• **TEXT PASSAGE**:
*** Block opens ***

# Alignment/suspension ?



## mobbs (Aug 26, 2010)

Alright so admittedly I don't know as much about this machine as I'd like, so here is my issue.
Whenever I drive more than 60 mph the car starts to quake. I've also noticed that it seems to pull a bit harder to the right than it should at lower speeds.

This told me it was an alignment problem, but then again I'm not a mechanic so I wouldn't know. Anyways, took it in to a Meineke to get the alignment done. After the computer ran its tests when the GTO was hooked up to the computer/machines it ran all green so the mechanic came back and told me nothing was wrong with the alignment and that was that. 

So - what could be wrong with it? Certainly this can't be normal, shaking vehicle at 60+ mph...it's never happened to any of the vehicles I've owned before. Next I'm thinking its a wheel balance issue but then again I could be wrong - again - and might have to end up paying $75 in labor costs for no reason so I'd like some expert help.

By the way, this is an 05' 6.0L GTO.


----------



## 87GN06GTO07IRL (Aug 10, 2009)

Everything you said check first. Check for bad bushings too.


----------



## silversport (Mar 23, 2007)

_*Road force balancing*_ if you go that route...or your tires could be out of round (me BF Goodrich tires were)...
Bill


----------



## mobbs (Aug 26, 2010)

it was a balance issue, got it running smooth now. thanks all.


----------

*** Block closes ***

• **SOURCE DATA**:

*** Block opens ***

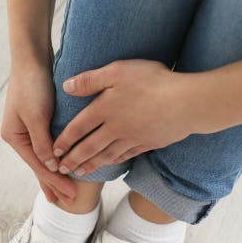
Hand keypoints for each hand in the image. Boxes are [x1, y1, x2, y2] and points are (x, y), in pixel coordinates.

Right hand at [1, 65, 75, 203]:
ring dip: (54, 174)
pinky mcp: (38, 120)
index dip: (54, 182)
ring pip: (43, 158)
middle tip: (68, 202)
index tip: (71, 195)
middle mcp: (18, 136)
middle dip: (53, 184)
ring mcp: (27, 129)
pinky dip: (55, 158)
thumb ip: (43, 143)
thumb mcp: (37, 116)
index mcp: (14, 137)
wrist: (31, 58)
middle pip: (38, 166)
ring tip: (62, 193)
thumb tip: (51, 166)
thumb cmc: (32, 84)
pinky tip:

*** Block closes ***

• **DESCRIPTION OF THE TASK**: Reproduce the GTO forum thread word for word, from "## 87GN06GTO07IRL (Aug" up to and including "Goodrich tires were)...".

• **TASK RESULT**:
## 87GN06GTO07IRL (Aug 10, 2009)

Everything you said check first. Check for bad bushings too.


----------



## silversport (Mar 23, 2007)

_*Road force balancing*_ if you go that route...or your tires could be out of round (me BF Goodrich tires were)...